On writing love poetry

Chris Markham, Copy Editor

Writing a love poem is an attempt at figuring out what humans have been struggling to figure out for thousands of years. It is trying to find the right words to describe an indescribable feeling, to reconcile the words in your head with the emotions in your heart. 

Love poetry is one of the oldest genres of poetry in the history of literature. From “Song of Solomon” to the sonnets of William Shakespeare, from the capital-R Romantics to the Instapoets Rupi Kaur and Atticus, there is a plethora of love poems out in the world. However, that makes it no less complicated to write one. 

First of all, you have to find someone to write the poem for, which is enough of a challenge in and of itself. After accomplishing that daunting feat, you have to think about how you feel about that person. How close are the two of you? How long have you been together? Are you ready to write them a poem? Are they ready to receive one? Do you like them or do you love them? 

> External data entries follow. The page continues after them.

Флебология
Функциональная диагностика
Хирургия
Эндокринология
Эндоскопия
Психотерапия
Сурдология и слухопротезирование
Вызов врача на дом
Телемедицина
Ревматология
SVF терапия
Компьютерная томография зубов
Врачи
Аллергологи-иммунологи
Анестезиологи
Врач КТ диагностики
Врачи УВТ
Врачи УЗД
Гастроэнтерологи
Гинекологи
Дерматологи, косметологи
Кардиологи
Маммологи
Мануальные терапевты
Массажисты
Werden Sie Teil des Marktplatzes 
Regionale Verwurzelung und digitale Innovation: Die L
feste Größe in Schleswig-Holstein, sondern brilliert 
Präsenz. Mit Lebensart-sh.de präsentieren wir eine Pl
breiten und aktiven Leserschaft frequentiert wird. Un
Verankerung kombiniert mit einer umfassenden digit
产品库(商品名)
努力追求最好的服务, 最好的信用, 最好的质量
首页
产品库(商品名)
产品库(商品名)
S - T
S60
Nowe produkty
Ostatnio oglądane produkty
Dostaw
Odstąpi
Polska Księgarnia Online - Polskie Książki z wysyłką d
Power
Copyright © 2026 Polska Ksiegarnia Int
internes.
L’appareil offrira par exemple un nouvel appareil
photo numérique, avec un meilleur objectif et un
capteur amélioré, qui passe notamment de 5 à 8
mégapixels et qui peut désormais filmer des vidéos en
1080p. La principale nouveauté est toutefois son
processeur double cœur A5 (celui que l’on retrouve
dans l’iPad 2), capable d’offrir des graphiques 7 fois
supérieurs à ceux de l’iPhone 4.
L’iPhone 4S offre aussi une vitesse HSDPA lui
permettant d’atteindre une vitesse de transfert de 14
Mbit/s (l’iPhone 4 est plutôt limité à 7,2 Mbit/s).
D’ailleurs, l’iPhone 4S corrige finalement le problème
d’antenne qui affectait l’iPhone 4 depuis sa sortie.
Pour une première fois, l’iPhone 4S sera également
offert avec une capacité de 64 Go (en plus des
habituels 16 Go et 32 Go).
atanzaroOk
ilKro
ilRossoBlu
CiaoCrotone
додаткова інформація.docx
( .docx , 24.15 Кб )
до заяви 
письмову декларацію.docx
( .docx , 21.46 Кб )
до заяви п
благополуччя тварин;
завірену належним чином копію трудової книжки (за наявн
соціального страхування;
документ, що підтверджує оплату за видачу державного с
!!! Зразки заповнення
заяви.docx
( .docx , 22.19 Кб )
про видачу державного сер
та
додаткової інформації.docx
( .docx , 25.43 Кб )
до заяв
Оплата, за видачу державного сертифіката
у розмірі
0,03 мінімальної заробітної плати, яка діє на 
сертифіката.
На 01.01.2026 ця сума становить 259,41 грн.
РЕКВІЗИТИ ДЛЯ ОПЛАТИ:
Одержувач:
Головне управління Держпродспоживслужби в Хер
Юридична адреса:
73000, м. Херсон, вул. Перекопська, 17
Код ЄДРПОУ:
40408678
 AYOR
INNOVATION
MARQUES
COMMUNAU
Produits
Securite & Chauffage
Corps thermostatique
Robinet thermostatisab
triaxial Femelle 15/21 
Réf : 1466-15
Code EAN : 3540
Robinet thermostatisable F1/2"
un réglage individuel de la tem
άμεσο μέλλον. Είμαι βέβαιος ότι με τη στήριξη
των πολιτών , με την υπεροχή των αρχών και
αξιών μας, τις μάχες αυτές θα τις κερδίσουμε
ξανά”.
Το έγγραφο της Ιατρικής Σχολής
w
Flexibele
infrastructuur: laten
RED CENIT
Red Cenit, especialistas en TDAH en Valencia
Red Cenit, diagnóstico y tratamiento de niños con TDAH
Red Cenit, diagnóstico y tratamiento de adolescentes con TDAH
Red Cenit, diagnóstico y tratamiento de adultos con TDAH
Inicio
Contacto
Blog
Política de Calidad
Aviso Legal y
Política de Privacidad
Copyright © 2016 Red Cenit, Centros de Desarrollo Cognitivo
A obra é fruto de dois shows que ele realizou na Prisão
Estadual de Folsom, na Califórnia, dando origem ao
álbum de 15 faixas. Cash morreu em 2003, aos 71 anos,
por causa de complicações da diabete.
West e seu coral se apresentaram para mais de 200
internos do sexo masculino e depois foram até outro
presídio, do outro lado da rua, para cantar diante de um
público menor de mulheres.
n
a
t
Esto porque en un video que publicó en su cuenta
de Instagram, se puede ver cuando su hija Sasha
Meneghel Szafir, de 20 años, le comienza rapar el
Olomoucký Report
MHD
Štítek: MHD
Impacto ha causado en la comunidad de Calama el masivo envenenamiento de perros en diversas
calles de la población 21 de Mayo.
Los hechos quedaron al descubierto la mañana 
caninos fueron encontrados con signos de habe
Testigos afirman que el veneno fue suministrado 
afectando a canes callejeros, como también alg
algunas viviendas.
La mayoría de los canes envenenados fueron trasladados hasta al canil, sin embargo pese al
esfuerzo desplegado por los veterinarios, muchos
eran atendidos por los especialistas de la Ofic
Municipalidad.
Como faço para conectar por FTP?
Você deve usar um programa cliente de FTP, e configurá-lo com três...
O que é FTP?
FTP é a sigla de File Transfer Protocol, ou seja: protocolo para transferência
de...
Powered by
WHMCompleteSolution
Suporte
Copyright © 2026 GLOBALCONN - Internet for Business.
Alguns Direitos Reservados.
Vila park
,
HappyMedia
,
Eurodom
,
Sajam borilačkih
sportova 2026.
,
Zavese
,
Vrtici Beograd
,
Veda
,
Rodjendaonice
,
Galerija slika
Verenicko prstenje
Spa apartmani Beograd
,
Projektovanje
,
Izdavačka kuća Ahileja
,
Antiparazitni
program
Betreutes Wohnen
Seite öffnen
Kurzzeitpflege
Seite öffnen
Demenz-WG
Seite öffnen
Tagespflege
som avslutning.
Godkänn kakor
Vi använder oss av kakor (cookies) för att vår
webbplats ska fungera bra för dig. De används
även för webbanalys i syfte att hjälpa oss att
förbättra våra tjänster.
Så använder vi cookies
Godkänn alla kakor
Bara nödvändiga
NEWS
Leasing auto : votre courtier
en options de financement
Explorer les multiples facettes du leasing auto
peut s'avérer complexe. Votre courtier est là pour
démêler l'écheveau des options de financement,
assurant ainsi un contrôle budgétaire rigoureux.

This all depends on who you are, who the other person is and the nature of your relationship. This is probably the easiest part of the whole process, depending on how in touch you are with your feelings. 

Once you’ve figured out how you feel about this person, you need to decide how you want those feelings to come across in the poem. How serious do you want it to be? Do you want to make them laugh or cry? Maybe, both? How wholesome or sensual do you want the poem to be? Do you want to pour out the entirety of your heart and soul to this person?

Then, there’s the issue of poetic tradition. You have thousands of years of love poetry that was written before you ever even learned to hold a pen. On top of that, you are also surrounded and influenced by just as many years of love stories, not to mention generations of artwork and songs. 

Plus, there is the influence of real-life love that you’ve seen around you in the form of family members, friends, acquaintances and even strangers. How will your poem interact with all of this precedent? Will you build off of it? Will you borrow from it? 

I have a poetry professor who’s famously told me: “Always be on the lookout for what you can steal.”  Will you steal from the great writers of the past and present? Or will you modify the conventions and precedent that they’ve established? Or maybe you’ll reject it entirely?

You also have to consider your own poetic tradition, if you’ve written poetry previously. Do you want this poem to be like other poetry you’ve written? Or do you want to try something different? Have you written poems for this person before? What are they expecting you to write? Will you work within those expectations, or will you subvert them and give them something new?

Another crucial thing to keep in mind is that love poetry is meant to be understood. It is a gift for someone, after all. When you write a love poem for someone, they have to be able to comprehend it, otherwise, the meaning and impact are lost. 

If someone is confused by a love poem you’ve written for them, you cannot just claim that you’re being profound beyond mere mortal understanding, because they just may throw the poem in the trash can and delete your phone number from their contacts list. This is not to say that your love poem cannot be deep or complex, but it cannot be so deep and complex that your recipient cannot understand it. 

These are questions only you can answer. They are dependent entirely on you and your relationship. Ultimately, there is a reason why people have been writing poetry for the people they love for thousands of years; poetry is one of the best and most meaningful ways to express your feelings for another person. 

When you give someone a love poem, you are telling them, “I love you so much, I have placed myself in the company of generations of poets and wordsmiths. I have created words out of what I feel for you in my heart.”

Happy writing, and happy Valentine’s Day.